** Opening Extracted entries block **
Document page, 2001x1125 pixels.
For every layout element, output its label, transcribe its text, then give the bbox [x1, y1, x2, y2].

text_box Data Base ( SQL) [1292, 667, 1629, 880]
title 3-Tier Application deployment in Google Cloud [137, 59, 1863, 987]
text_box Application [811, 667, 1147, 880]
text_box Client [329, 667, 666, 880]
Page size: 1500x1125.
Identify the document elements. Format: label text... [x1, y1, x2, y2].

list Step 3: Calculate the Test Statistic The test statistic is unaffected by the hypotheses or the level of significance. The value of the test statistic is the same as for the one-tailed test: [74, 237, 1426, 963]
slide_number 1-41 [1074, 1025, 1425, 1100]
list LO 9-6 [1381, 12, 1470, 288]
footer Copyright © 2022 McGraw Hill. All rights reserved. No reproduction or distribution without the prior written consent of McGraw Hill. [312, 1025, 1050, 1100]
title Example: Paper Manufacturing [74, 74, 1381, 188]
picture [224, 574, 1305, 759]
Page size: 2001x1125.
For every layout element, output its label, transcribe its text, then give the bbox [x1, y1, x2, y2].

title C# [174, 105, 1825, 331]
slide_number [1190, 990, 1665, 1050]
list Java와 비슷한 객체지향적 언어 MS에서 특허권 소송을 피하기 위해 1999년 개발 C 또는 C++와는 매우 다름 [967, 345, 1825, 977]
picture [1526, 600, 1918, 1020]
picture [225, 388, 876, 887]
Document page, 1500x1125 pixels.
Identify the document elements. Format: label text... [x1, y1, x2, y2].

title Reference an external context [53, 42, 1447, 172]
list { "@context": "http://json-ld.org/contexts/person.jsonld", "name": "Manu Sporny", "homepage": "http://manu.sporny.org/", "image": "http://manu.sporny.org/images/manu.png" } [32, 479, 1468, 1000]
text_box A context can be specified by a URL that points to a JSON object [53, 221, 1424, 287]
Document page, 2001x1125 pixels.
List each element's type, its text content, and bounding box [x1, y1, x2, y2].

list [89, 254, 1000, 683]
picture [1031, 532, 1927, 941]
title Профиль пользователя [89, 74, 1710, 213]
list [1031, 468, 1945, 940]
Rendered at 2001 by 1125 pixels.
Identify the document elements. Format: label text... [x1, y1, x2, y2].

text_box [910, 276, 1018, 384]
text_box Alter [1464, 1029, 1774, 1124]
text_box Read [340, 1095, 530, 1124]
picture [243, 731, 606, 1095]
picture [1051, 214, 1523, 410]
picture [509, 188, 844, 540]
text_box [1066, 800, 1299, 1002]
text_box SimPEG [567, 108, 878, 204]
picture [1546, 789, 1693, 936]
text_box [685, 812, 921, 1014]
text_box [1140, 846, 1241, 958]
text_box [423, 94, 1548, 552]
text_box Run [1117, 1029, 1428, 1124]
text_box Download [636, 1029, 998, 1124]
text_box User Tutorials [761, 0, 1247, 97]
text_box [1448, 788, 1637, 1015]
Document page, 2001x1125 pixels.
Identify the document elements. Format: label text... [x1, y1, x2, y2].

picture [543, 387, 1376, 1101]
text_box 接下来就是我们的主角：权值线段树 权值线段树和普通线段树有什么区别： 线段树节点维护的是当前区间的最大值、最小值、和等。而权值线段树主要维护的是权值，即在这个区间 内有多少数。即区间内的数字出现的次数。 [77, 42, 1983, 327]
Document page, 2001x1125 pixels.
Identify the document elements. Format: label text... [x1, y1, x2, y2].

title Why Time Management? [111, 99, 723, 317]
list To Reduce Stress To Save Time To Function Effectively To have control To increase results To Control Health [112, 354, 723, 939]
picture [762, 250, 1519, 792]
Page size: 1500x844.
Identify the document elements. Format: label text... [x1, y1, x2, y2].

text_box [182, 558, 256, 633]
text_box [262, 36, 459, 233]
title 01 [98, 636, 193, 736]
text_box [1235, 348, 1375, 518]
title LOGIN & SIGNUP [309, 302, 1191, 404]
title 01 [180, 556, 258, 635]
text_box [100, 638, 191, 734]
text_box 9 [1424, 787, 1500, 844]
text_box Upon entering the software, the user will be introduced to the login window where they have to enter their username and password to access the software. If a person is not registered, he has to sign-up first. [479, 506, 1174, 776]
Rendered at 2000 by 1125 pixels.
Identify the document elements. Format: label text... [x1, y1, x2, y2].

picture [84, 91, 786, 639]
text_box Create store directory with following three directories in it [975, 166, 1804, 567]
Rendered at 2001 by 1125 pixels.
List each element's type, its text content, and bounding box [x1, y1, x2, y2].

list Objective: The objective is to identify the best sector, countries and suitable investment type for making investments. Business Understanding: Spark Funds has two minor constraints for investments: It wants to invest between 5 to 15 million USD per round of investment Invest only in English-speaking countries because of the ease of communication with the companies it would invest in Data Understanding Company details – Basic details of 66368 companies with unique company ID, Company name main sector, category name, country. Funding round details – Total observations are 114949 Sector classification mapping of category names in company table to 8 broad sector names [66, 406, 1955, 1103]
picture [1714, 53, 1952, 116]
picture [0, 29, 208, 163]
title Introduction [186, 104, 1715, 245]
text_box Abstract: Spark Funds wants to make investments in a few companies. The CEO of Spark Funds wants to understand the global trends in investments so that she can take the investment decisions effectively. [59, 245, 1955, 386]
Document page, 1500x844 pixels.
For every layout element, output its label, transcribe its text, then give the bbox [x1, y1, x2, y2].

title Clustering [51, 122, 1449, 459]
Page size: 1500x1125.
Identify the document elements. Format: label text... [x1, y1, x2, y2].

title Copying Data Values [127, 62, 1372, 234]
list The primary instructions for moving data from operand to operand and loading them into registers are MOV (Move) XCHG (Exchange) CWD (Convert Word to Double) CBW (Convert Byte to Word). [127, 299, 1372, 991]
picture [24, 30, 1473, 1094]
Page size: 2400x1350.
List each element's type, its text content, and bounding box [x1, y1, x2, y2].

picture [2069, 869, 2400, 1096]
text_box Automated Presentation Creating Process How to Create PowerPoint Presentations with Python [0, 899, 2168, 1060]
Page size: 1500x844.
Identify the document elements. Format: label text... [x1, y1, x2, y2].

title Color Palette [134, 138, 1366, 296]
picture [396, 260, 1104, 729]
** Closing Extracted entries block **
**Problem to work on**
Retyping every entry exactly is the whole of the task.

**Written reply**
Document page, 2001x1125 pixels.
For every layout element, output its label, transcribe its text, then give the bbox [x1, y1, x2, y2].

text_box Data Base ( SQL) [1292, 667, 1629, 880]
title 3-Tier Application deployment in Google Cloud [137, 59, 1863, 987]
text_box Application [811, 667, 1147, 880]
text_box Client [329, 667, 666, 880]
Page size: 1500x1125.
Identify the document elements. Format: label text... [x1, y1, x2, y2].

list Step 3: Calculate the Test Statistic The test statistic is unaffected by the hypotheses or the level of significance. The value of the test statistic is the same as for the one-tailed test: [74, 237, 1426, 963]
slide_number 1-41 [1074, 1025, 1425, 1100]
list LO 9-6 [1381, 12, 1470, 288]
footer Copyright © 2022 McGraw Hill. All rights reserved. No reproduction or distribution without the prior written consent of McGraw Hill. [312, 1025, 1050, 1100]
title Example: Paper Manufacturing [74, 74, 1381, 188]
picture [224, 574, 1305, 759]
Page size: 2001x1125.
For every layout element, output its label, transcribe its text, then give the bbox [x1, y1, x2, y2].

title C# [174, 105, 1825, 331]
slide_number [1190, 990, 1665, 1050]
list Java와 비슷한 객체지향적 언어 MS에서 특허권 소송을 피하기 위해 1999년 개발 C 또는 C++와는 매우 다름 [967, 345, 1825, 977]
picture [1526, 600, 1918, 1020]
picture [225, 388, 876, 887]
Document page, 1500x1125 pixels.
Identify the document elements. Format: label text... [x1, y1, x2, y2].

title Reference an external context [53, 42, 1447, 172]
list { "@context": "http://json-ld.org/contexts/person.jsonld", "name": "Manu Sporny", "homepage": "http://manu.sporny.org/", "image": "http://manu.sporny.org/images/manu.png" } [32, 479, 1468, 1000]
text_box A context can be specified by a URL that points to a JSON object [53, 221, 1424, 287]
Document page, 2001x1125 pixels.
List each element's type, its text content, and bounding box [x1, y1, x2, y2].

list [89, 254, 1000, 683]
picture [1031, 532, 1927, 941]
title Профиль пользователя [89, 74, 1710, 213]
list [1031, 468, 1945, 940]
Rendered at 2001 by 1125 pixels.
Identify the document elements. Format: label text... [x1, y1, x2, y2].

text_box [910, 276, 1018, 384]
text_box Alter [1464, 1029, 1774, 1124]
text_box Read [340, 1095, 530, 1124]
picture [243, 731, 606, 1095]
picture [1051, 214, 1523, 410]
picture [509, 188, 844, 540]
text_box [1066, 800, 1299, 1002]
text_box SimPEG [567, 108, 878, 204]
picture [1546, 789, 1693, 936]
text_box [685, 812, 921, 1014]
text_box [1140, 846, 1241, 958]
text_box [423, 94, 1548, 552]
text_box Run [1117, 1029, 1428, 1124]
text_box Download [636, 1029, 998, 1124]
text_box User Tutorials [761, 0, 1247, 97]
text_box [1448, 788, 1637, 1015]
Document page, 2001x1125 pixels.
Identify the document elements. Format: label text... [x1, y1, x2, y2].

picture [543, 387, 1376, 1101]
text_box 接下来就是我们的主角：权值线段树 权值线段树和普通线段树有什么区别： 线段树节点维护的是当前区间的最大值、最小值、和等。而权值线段树主要维护的是权值，即在这个区间 内有多少数。即区间内的数字出现的次数。 [77, 42, 1983, 327]
Document page, 2001x1125 pixels.
Identify the document elements. Format: label text... [x1, y1, x2, y2].

title Why Time Management? [111, 99, 723, 317]
list To Reduce Stress To Save Time To Function Effectively To have control To increase results To Control Health [112, 354, 723, 939]
picture [762, 250, 1519, 792]
Page size: 1500x844.
Identify the document elements. Format: label text... [x1, y1, x2, y2].

text_box [182, 558, 256, 633]
text_box [262, 36, 459, 233]
title 01 [98, 636, 193, 736]
text_box [1235, 348, 1375, 518]
title LOGIN & SIGNUP [309, 302, 1191, 404]
title 01 [180, 556, 258, 635]
text_box [100, 638, 191, 734]
text_box 9 [1424, 787, 1500, 844]
text_box Upon entering the software, the user will be introduced to the login window where they have to enter their username and password to access the software. If a person is not registered, he has to sign-up first. [479, 506, 1174, 776]
Rendered at 2000 by 1125 pixels.
Identify the document elements. Format: label text... [x1, y1, x2, y2].

picture [84, 91, 786, 639]
text_box Create store directory with following three directories in it [975, 166, 1804, 567]
Rendered at 2001 by 1125 pixels.
List each element's type, its text content, and bounding box [x1, y1, x2, y2].

list Objective: The objective is to identify the best sector, countries and suitable investment type for making investments. Business Understanding: Spark Funds has two minor constraints for investments: It wants to invest between 5 to 15 million USD per round of investment Invest only in English-speaking countries because of the ease of communication with the companies it would invest in Data Understanding Company details – Basic details of 66368 companies with unique company ID, Company name main sector, category name, country. Funding round details – Total observations are 114949 Sector classification mapping of category names in company table to 8 broad sector names [66, 406, 1955, 1103]
picture [1714, 53, 1952, 116]
picture [0, 29, 208, 163]
title Introduction [186, 104, 1715, 245]
text_box Abstract: Spark Funds wants to make investments in a few companies. The CEO of Spark Funds wants to understand the global trends in investments so that she can take the investment decisions effectively. [59, 245, 1955, 386]
Document page, 1500x844 pixels.
For every layout element, output its label, transcribe its text, then give the bbox [x1, y1, x2, y2].

title Clustering [51, 122, 1449, 459]
Page size: 1500x1125.
Identify the document elements. Format: label text... [x1, y1, x2, y2].

title Copying Data Values [127, 62, 1372, 234]
list The primary instructions for moving data from operand to operand and loading them into registers are MOV (Move) XCHG (Exchange) CWD (Convert Word to Double) CBW (Convert Byte to Word). [127, 299, 1372, 991]
picture [24, 30, 1473, 1094]
Page size: 2400x1350.
List each element's type, its text content, and bounding box [x1, y1, x2, y2].

picture [2069, 869, 2400, 1096]
text_box Automated Presentation Creating Process How to Create PowerPoint Presentations with Python [0, 899, 2168, 1060]
Page size: 1500x844.
Identify the document elements. Format: label text... [x1, y1, x2, y2].

title Color Palette [134, 138, 1366, 296]
picture [396, 260, 1104, 729]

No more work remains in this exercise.